### DATA RECORDS

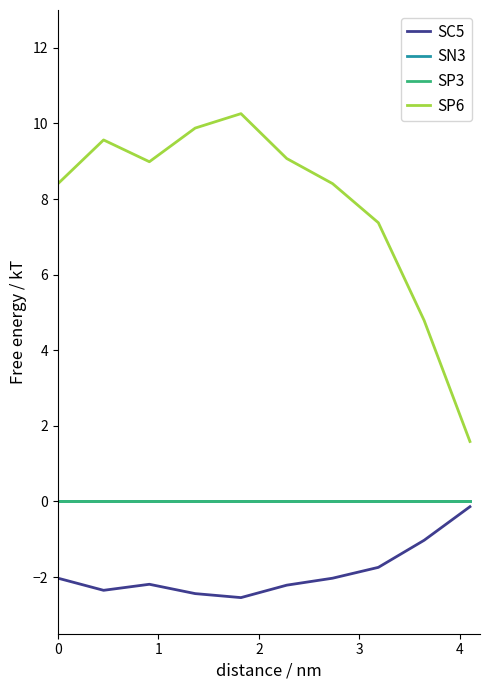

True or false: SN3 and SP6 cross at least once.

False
--
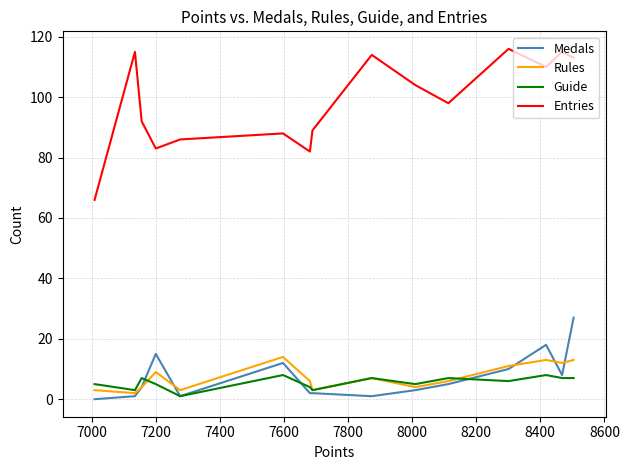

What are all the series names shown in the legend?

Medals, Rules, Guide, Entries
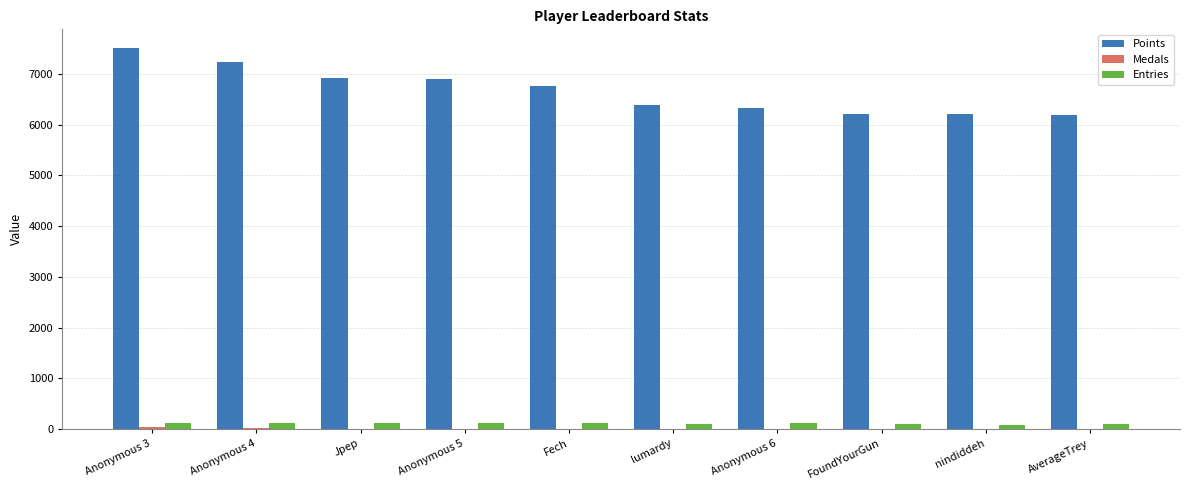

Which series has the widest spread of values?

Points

### ASSIGNMENT
Copy out every line of the data above that contains the word "series".

### ANSWER TO THIS TASK
What are all the series names shown in the legend?
Which series has the widest spread of values?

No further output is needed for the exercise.